KOTA CIMAHI, || Pemerintah Kota Cimahi resmi menggelar Gerakan Aksi Bergizi dalam Deklarasi Pos Kesehatan Pesantren (Poskestren) Baitul Anshor pada Selasa (23/9/2025). Acara ini diikuti 200 peserta yang terdiri dari santri husada, santriwan-santriwati, serta warga pesantren.
Kegiatan tersebut menandai langkah Pemkot Cimahi dalam memperkuat upaya kesehatan berbasis komunitas, khususnya di lingkungan pondok pesantren.
Wali Kota Cimahi, Ngatiyana, menegaskan pesantren memiliki peran strategis sebagai benteng moral sekaligus intelektual bangsa. Karena itu, peningkatan kualitas pesantren tidak hanya ditopang dari sisi keilmuan, tetapi juga dari layanan kesehatan yang memadai.
Menurutnya, Poskestren merupakan bentuk upaya kesehatan bersumber daya masyarakat yang mengutamakan pelayanan promotif dan preventif, tanpa mengabaikan aspek kuratif maupun rehabilitatif, dengan pembinaan dari puskesmas setempat.

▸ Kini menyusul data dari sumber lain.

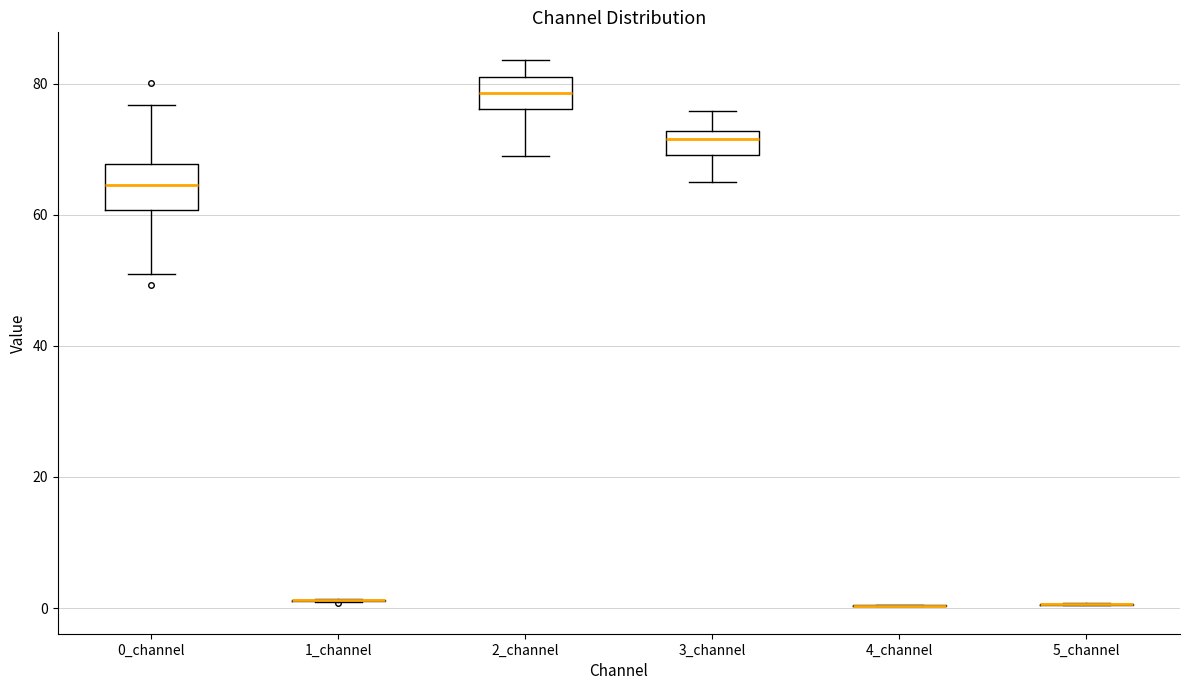

Comparing the boxes themselves (not the whiskers), which one is the tallest?

0_channel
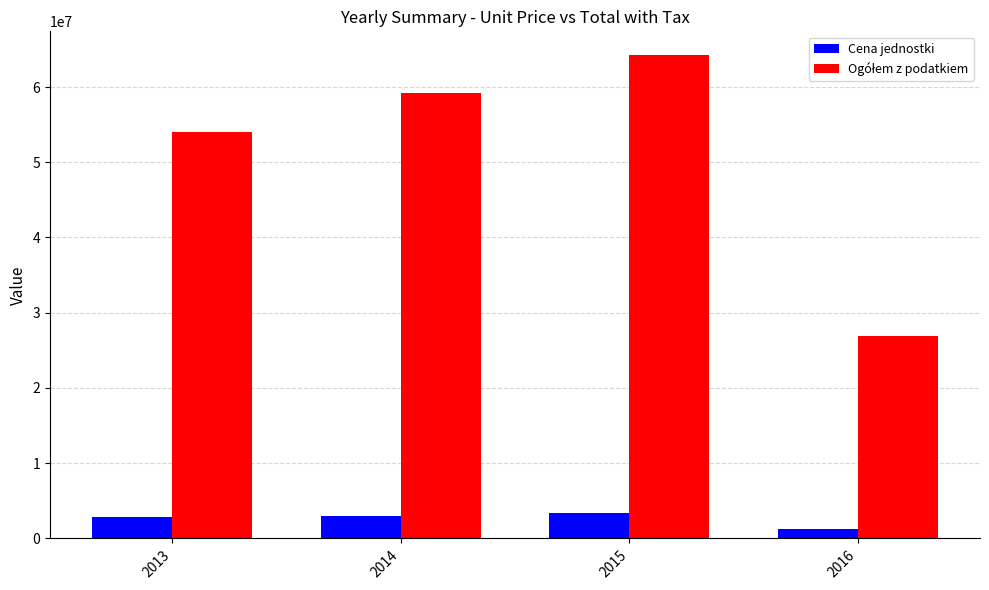

What is the difference between the highest and lowest values at 2014?

56180925.1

Pesantren Baitul Anshor dipilih sebagai model Poskestren setelah melalui tahapan advokasi, sosialisasi, hingga deklarasi. Ke depan, Poskestren akan menjadi garda depan dalam menjaga kesehatan santri secara mandiri.

Wali Kota berharap hadirnya Poskestren memudahkan warga pesantren memperoleh layanan kesehatan dasar, edukasi pola hidup sehat, serta penanganan awal saat terjadi masalah kesehatan.
Selain itu, Poskestren diharapkan menjadi pusat informasi dan gerakan nyata dalam membiasakan pola hidup bersih dan sehat di lingkungan pesantren.
“Mari kita dukung bersama program Poskestren agar berjalan optimal. Dengan sinergi dan kolaborasi, saya yakin kita bisa mencetak generasi santri yang unggul dalam ilmu agama dan tangguh secara fisik,” ujar Ngatiyana.
Di sela kegiatan, Wali Kota menegaskan bahwa program Pesantren Sehat merupakan salah satu prioritas pembangunan daerah. Ia juga menekankan pentingnya menjaga kebersihan lingkungan pesantren.
“Ini salah satu model yang kami lakukan di Cimahi, Insya Allah akan berlanjut ke pesantren-pesantren lain di kota ini,” ungkapnya.

Ngatiyana berpesan bahwa lingkungan bersih dan asupan gizi seimbang sangat menentukan kesehatan jasmani dan rohani santri. Ia mengingatkan agar santri tidak membuang sampah sembarangan demi menjaga kesehatan bersama.
Sementara itu, Sekretaris Dinas Kesehatan Cimahi, Reri Marliah, menyampaikan tujuan kegiatan ini untuk meningkatkan kemandirian warga pesantren dalam berperilaku hidup sehat.
Menurutnya, tujuan khusus kegiatan adalah meningkatkan literasi pesantren mengenai pentingnya tablet tambah darah, olahraga rutin, dan konsumsi gizi seimbang. Selain itu, juga mendorong sekolah melaksanakan aksi bergizi secara berkesinambungan.
Reri menambahkan, kegiatan mendapat dukungan dari berbagai pihak, mulai dari Dinas Kesehatan Jawa Barat, Dinas Kesehatan Cimahi, Puskesmas Cibeureum, Dinas Perumahan dan Kawasan Permukiman, hingga Dinas Pangan dan Pertanian. Bentuk dukungan meliputi penyediaan alat kesehatan, tempat sampah, tanaman obat keluarga, tanaman hias, serta pendampingan.
Acara turut dihadiri jajaran Pemerintah Provinsi Jawa Barat, Kementerian Agama, Forkopimda Kota Cimahi, perangkat daerah, camat dan lurah se-Kota Cimahi, Ketua TP PKK, pengurus pesantren, hingga ratusan santri Pondok Pesantren Baitul Anshor.